Although in the present study B. integerrima did not have a significant effect on body weight, BMI, and blood pressure in diabetic patients, the weight loss and hypotensive effects of Berberis plants have been shown previously [30, 31]. Furthermore, barberry is used in the traditional medicine to treat hypertension. Berberine has been suggested to have antiobesity effect by inhibiting adipogenesis [32]. Since the impacts of barberry extract on these parameters were not primary objectives of this study, more controlled studies are needed to evaluate such effects.

The main limitations of our study were relatively low sample size, lack of placebo and blinding (due to technical problems), and no precise control for patients’ diet and calorie intake. However, this is the first pilot clinical study showing the beneficial effects of B. integerrima fruit extract on glycemic control of T2DM patients. Of note, more clinical studies with larger sample size and longer duration are necessary to confirm these effects.

5. Conclusion

Consumption of B. integerrima Bunge fruit extract at a dosage of 1000 mg daily decreases FBS and HbA1c but does not affect HOMA-IR in patients with type 2 diabetes mellitus.
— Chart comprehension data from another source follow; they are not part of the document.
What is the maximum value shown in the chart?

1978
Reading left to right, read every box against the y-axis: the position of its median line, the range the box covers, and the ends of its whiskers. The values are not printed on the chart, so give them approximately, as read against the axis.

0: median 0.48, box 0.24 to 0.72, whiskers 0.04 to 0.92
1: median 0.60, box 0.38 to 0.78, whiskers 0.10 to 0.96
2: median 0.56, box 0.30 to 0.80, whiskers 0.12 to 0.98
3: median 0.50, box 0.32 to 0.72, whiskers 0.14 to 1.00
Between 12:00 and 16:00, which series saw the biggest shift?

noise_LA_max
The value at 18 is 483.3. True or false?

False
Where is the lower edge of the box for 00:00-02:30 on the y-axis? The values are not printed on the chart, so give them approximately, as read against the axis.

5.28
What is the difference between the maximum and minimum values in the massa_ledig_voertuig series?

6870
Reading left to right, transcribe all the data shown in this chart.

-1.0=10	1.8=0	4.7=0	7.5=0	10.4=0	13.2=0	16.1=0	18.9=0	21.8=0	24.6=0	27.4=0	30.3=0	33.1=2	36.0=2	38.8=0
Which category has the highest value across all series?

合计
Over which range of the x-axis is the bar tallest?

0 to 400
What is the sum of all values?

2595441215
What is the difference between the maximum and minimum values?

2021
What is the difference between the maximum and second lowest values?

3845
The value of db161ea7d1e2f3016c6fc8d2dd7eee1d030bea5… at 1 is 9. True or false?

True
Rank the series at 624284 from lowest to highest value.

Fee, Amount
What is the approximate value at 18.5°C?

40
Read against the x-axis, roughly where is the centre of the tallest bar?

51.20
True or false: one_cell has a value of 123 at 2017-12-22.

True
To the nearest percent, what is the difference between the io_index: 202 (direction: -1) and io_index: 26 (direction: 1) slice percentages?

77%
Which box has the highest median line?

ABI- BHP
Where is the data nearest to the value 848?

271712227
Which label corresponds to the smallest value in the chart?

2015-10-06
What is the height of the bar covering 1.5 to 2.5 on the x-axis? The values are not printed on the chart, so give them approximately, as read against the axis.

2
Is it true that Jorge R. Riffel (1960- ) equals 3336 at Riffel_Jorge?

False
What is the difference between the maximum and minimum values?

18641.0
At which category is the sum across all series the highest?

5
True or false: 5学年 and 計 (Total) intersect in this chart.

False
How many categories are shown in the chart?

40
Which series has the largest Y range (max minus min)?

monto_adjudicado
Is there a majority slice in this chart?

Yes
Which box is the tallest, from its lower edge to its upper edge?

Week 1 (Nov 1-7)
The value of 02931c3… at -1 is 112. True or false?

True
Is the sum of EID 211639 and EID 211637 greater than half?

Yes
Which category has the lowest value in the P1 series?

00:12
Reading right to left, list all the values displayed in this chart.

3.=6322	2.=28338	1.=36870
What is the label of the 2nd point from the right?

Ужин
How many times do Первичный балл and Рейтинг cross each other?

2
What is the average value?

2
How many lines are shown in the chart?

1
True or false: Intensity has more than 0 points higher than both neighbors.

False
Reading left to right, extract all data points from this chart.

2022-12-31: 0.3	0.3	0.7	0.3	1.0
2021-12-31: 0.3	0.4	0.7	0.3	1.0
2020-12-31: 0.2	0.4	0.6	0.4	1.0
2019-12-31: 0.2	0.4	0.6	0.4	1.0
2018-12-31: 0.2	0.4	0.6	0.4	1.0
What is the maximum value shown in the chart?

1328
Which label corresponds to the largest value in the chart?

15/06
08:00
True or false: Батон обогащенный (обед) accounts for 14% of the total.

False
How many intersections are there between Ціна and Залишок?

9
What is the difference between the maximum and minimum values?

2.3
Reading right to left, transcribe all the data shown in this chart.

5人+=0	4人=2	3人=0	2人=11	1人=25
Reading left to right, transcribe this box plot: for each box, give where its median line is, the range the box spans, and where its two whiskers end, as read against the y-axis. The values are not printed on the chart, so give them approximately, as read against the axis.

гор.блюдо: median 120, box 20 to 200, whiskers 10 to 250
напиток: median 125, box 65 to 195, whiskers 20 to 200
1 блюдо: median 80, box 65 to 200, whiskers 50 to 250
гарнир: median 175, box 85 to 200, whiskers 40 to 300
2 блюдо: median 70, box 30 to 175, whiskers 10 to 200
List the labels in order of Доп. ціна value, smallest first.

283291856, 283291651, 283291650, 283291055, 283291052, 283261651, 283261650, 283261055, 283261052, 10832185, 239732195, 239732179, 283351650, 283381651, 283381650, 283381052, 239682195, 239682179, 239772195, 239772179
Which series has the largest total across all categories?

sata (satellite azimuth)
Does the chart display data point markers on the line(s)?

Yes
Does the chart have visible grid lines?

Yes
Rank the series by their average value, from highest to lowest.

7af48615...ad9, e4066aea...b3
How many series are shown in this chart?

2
Therefore, this extract can be considered as a dietary supplement in the treatment of type 2 diabetes mellitus.

Data Availability

Ethically, the obtained data are confidential as this work is a clinical trial. However, in necessary situations, the data will be sent to the reader via e-mail upon request.

Conflicts of Interest

The authors declare that there are no conflicts of interest.

Acknowledgments

The authors would like to acknowledge the laboratory staff of Isfahan Endocrine and Metabolism Research Center (IEMRC) for its assistance. This work was supported by the Vice-Chancellery for Research and Technology at Isfahan University of Medical Sciences (Grant no. 398036).